--- About this task ---
Locate every line in the items below that contains the word "chart", matching its case, and copy each of those lines.

+++ Information supplied

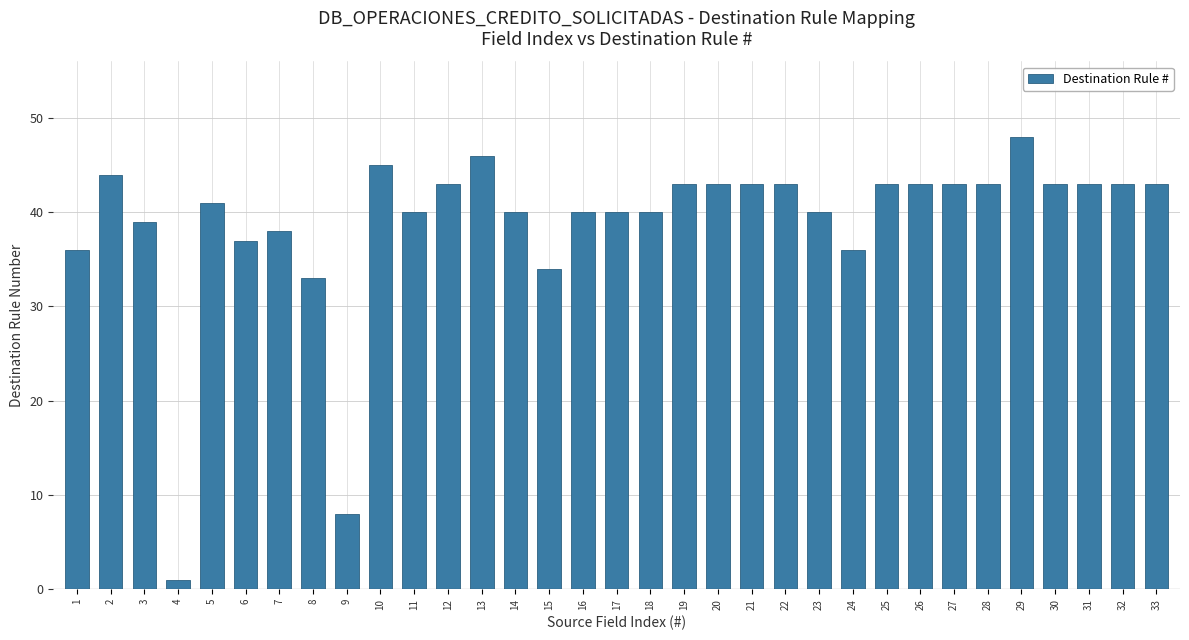

The value at 2 is 14. True or false?

False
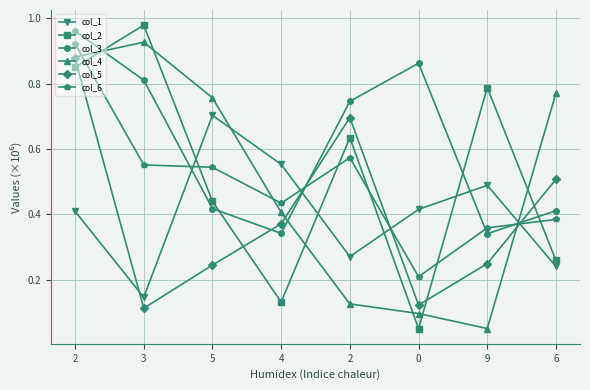

How many lines are shown in the chart?

6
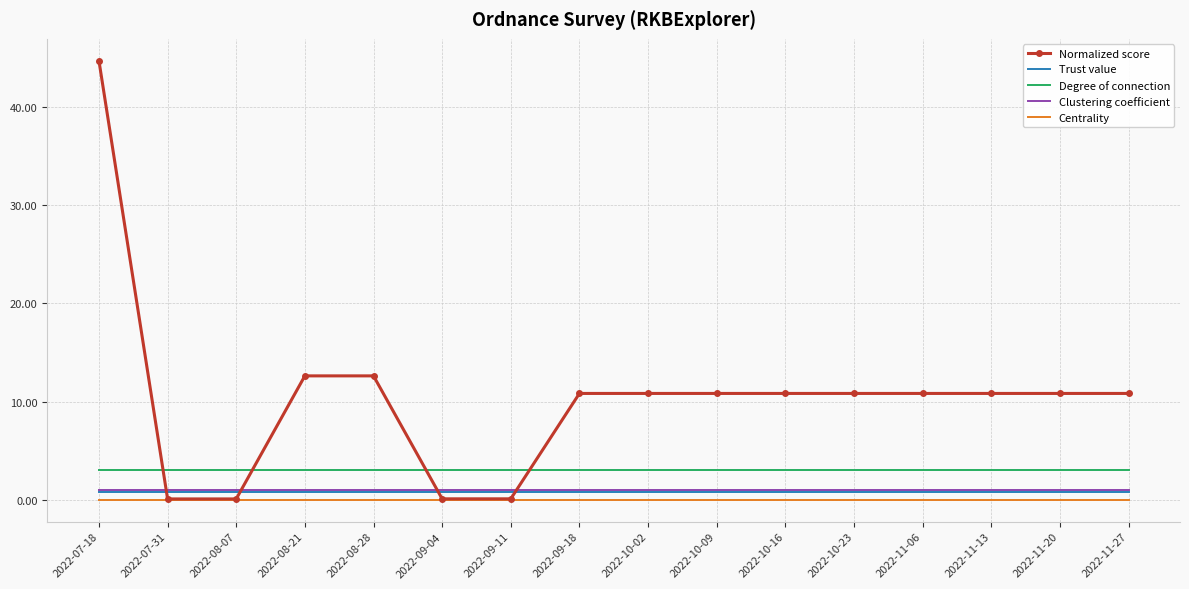

What are all the series names shown in the legend?

Normalized score, Trust value, Degree of connection, Clustering coefficient, Centrality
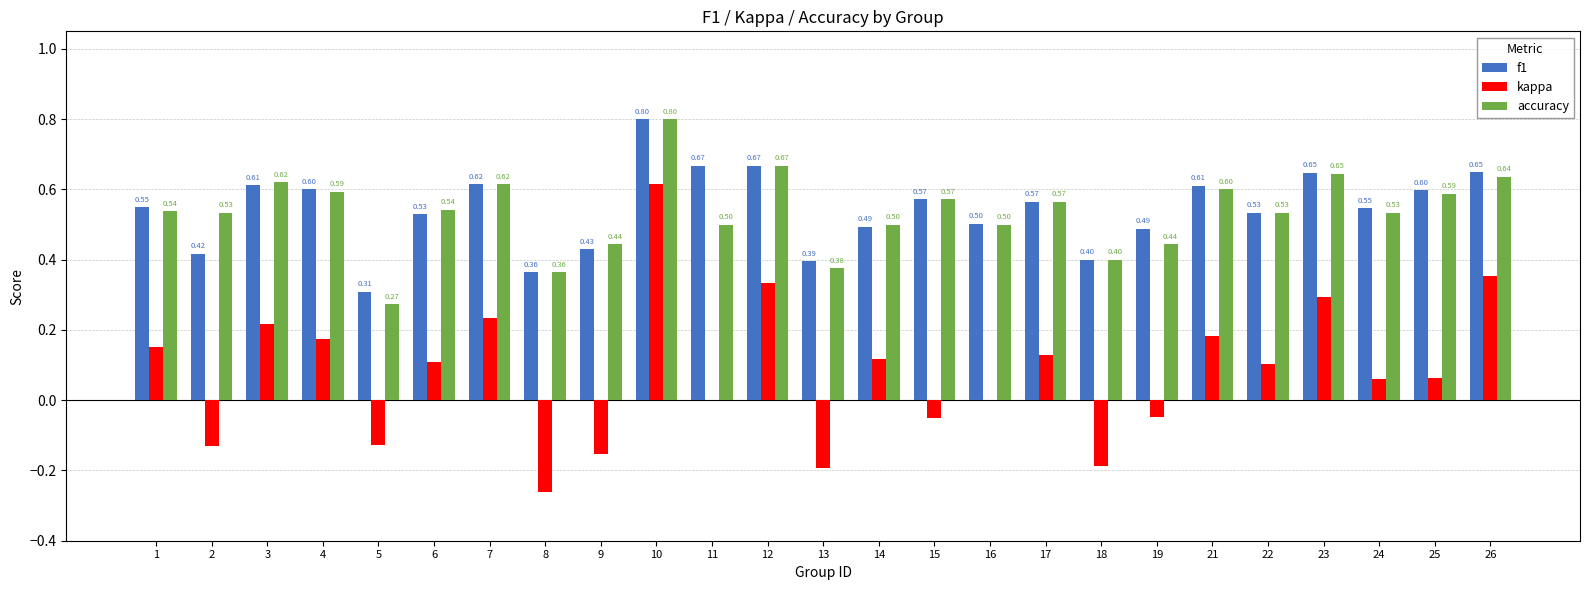

Count the number of categories in the chart.

25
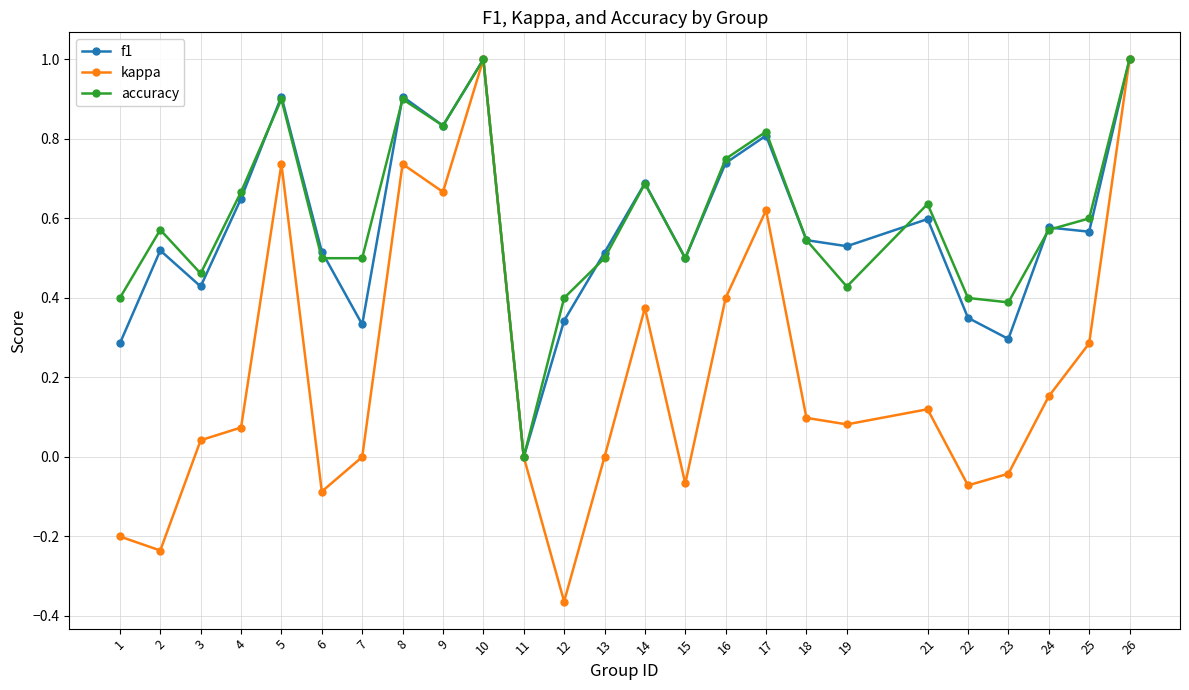

Which series changed the most between 3 and 18?

f1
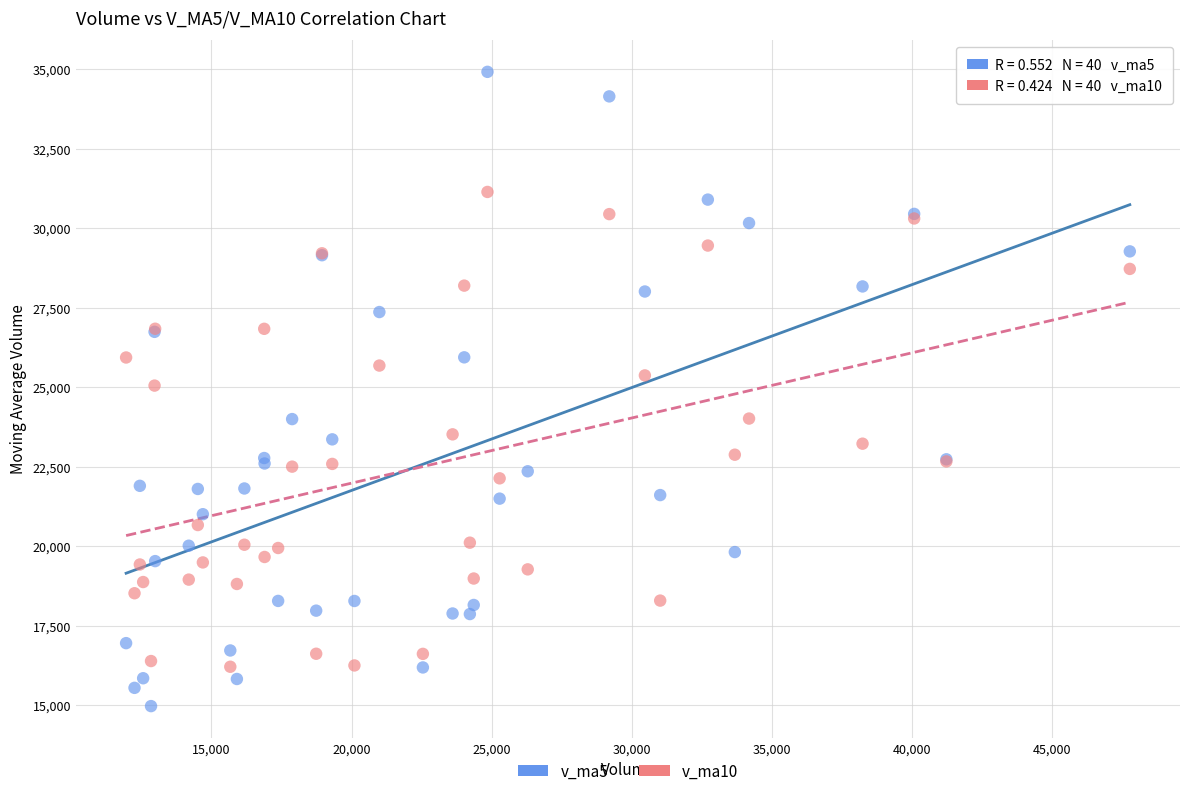

What are all the series names shown in the legend?

v_ma5, v_ma10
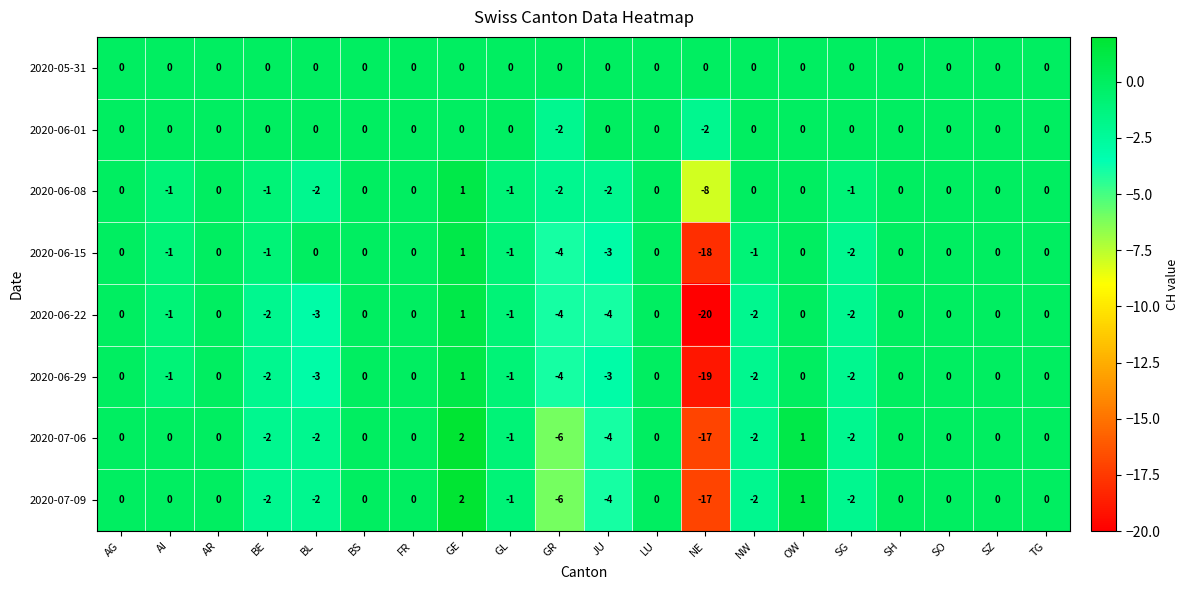

The value of 2020-05-31 at AI is 0. True or false?

True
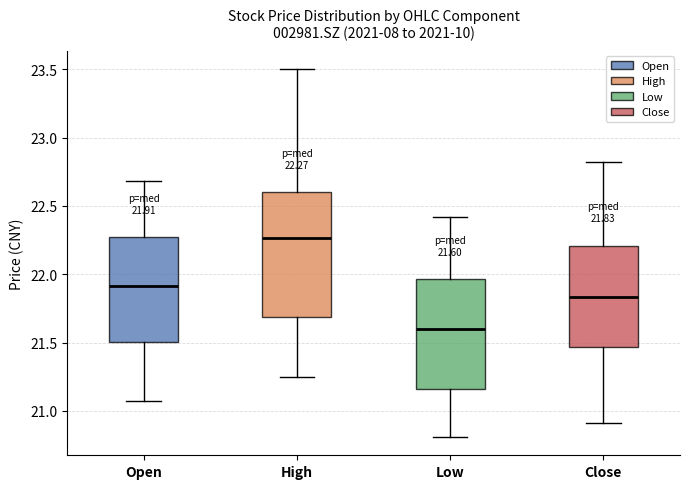

Which box's median line is the lowest?

Low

++++++

--- Answer below ---
How many lines are shown in the chart?
Count the number of categories in the chart.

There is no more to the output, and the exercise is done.